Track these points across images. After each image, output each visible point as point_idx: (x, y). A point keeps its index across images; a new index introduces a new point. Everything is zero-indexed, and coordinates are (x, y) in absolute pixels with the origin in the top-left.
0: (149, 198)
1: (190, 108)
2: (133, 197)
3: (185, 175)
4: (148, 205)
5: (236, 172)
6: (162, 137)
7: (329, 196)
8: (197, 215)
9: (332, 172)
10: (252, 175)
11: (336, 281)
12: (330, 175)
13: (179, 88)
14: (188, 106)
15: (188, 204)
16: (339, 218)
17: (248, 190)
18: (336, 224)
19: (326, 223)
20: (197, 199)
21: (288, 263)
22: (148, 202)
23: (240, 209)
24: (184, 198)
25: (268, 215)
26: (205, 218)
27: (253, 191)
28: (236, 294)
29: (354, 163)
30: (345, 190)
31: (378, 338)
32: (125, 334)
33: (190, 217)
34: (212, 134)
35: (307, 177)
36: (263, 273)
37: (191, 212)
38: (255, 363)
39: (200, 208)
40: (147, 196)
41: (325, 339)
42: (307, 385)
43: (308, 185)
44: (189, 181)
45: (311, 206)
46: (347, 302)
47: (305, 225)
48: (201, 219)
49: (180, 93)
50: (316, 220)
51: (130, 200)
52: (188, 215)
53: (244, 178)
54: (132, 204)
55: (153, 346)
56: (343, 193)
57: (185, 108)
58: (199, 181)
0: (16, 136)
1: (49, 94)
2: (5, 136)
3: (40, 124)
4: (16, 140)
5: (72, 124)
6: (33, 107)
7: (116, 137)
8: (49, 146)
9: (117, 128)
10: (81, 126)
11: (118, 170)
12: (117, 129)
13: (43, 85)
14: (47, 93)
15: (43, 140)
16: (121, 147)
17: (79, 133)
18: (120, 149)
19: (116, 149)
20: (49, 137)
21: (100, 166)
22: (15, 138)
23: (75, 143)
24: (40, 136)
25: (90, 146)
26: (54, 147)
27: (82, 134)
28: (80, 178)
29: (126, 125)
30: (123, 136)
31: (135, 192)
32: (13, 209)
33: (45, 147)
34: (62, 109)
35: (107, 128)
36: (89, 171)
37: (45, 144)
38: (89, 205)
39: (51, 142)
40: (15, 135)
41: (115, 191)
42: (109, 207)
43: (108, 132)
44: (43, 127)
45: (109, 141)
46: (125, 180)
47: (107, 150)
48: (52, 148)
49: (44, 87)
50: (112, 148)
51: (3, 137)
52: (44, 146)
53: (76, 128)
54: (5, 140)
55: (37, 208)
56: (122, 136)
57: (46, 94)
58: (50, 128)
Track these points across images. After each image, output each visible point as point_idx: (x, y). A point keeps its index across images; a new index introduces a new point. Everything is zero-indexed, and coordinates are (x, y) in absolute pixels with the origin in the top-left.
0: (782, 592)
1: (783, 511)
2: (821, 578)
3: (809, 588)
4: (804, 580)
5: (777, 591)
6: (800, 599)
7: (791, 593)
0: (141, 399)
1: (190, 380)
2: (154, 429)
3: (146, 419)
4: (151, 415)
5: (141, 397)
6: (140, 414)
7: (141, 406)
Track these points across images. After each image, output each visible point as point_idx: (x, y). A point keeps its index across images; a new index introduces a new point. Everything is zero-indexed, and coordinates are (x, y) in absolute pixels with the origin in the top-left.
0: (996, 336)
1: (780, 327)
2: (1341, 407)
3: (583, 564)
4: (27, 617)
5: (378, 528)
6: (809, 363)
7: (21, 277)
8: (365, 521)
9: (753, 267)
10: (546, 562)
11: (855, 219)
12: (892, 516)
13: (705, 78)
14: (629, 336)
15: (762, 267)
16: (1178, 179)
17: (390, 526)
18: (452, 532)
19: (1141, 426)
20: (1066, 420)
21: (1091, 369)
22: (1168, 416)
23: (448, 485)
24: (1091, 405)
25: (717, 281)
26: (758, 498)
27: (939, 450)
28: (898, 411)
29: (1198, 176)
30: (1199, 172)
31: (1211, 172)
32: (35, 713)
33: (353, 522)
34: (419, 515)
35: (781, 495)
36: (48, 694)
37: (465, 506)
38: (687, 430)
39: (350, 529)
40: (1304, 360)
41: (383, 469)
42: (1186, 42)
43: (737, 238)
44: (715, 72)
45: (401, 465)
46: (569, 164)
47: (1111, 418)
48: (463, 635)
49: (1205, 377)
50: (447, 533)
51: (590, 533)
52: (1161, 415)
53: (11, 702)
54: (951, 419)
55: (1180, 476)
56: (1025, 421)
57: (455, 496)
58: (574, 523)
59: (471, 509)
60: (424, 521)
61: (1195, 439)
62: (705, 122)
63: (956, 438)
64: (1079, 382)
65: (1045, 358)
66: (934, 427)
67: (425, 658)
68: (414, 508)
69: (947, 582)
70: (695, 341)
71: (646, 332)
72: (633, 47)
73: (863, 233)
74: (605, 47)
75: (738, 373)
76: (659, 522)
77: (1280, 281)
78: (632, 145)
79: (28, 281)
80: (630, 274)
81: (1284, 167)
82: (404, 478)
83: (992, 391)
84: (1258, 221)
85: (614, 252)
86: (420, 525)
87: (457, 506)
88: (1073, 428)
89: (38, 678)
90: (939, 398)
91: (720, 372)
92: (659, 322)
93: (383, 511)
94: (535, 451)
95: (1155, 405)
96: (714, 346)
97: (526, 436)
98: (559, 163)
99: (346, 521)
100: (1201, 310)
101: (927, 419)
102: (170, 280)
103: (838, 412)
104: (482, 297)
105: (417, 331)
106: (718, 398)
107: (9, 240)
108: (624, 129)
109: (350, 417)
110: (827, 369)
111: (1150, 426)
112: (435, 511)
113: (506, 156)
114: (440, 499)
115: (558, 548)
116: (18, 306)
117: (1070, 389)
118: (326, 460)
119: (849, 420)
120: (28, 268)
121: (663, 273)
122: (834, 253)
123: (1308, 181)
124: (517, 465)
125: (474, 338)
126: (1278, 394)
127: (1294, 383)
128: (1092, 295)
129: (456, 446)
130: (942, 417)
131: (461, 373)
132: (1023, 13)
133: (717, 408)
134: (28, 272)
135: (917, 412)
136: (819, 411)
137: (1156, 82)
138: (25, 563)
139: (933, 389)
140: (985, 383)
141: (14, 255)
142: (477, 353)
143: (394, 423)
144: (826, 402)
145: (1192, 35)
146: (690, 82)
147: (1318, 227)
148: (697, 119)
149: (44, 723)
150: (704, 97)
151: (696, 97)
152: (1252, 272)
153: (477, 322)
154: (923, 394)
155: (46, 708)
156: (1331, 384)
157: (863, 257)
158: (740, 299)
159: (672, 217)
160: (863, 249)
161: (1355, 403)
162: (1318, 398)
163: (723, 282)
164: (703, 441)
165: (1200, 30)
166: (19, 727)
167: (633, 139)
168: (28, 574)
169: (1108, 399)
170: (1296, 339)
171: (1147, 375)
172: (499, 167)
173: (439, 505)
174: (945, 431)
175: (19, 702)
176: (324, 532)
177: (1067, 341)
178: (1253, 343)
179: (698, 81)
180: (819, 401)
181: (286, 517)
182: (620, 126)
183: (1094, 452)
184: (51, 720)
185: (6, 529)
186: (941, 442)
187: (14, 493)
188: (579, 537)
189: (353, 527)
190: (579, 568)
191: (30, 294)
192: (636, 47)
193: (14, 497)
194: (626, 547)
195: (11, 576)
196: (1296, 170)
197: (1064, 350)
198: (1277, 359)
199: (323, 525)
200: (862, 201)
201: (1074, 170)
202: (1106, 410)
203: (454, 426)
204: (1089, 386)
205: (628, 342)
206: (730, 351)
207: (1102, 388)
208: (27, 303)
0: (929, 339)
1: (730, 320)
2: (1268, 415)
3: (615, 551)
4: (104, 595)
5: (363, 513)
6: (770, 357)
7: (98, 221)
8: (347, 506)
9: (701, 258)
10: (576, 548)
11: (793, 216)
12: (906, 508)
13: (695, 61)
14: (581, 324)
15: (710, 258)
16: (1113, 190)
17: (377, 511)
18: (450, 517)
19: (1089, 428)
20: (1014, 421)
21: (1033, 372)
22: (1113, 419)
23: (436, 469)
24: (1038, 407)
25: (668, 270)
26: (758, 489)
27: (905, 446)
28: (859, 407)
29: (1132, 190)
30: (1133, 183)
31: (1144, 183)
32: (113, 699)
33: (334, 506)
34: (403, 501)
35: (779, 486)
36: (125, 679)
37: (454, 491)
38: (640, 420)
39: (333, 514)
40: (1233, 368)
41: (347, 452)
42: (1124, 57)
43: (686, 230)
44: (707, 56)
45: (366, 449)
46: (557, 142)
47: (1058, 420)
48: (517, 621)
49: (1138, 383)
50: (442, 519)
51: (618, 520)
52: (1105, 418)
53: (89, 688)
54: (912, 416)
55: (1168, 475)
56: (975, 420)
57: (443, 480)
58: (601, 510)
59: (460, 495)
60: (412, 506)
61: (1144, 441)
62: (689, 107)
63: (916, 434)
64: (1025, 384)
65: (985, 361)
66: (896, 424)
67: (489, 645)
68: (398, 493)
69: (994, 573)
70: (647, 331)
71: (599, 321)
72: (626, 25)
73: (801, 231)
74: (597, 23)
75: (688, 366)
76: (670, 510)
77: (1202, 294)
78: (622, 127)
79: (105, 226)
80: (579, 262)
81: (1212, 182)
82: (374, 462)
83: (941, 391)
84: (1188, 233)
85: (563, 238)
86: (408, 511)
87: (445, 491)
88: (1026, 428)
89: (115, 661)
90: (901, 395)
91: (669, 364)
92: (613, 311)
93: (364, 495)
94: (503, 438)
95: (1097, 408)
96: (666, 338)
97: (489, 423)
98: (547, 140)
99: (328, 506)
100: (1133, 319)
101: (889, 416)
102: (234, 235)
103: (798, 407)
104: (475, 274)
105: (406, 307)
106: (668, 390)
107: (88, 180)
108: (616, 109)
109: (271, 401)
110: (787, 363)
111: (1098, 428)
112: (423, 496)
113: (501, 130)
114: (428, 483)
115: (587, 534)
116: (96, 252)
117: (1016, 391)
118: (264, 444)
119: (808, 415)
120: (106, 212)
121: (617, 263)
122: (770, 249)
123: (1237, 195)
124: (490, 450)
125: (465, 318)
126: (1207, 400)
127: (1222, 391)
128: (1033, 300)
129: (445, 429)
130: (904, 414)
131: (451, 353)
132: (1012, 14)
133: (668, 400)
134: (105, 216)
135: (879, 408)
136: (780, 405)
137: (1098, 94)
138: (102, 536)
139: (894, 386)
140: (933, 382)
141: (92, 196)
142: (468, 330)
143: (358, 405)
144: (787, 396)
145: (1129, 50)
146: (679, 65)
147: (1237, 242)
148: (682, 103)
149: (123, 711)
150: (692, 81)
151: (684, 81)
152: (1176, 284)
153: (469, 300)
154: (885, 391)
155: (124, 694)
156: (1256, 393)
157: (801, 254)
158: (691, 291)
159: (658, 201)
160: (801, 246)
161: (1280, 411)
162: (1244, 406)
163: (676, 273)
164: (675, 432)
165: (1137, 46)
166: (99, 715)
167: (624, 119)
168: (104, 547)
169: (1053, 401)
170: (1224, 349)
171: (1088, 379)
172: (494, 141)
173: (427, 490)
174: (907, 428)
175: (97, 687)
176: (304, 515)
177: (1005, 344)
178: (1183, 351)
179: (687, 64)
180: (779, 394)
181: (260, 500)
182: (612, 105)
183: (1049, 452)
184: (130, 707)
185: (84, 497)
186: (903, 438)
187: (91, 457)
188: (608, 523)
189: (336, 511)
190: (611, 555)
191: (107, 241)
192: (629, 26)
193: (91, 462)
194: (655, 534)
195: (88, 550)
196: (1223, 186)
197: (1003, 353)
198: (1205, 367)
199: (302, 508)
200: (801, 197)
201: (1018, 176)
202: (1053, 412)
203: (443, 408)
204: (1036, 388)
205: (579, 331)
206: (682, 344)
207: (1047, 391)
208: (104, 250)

Assignment: Of the entries listed above, reproduce only the lines starting at the line containing "181: (286, 517)" and ending at the line containing "203: (454, 426)". Include both, exactly as they stand.

Exercise answer:
181: (286, 517)
182: (620, 126)
183: (1094, 452)
184: (51, 720)
185: (6, 529)
186: (941, 442)
187: (14, 493)
188: (579, 537)
189: (353, 527)
190: (579, 568)
191: (30, 294)
192: (636, 47)
193: (14, 497)
194: (626, 547)
195: (11, 576)
196: (1296, 170)
197: (1064, 350)
198: (1277, 359)
199: (323, 525)
200: (862, 201)
201: (1074, 170)
202: (1106, 410)
203: (454, 426)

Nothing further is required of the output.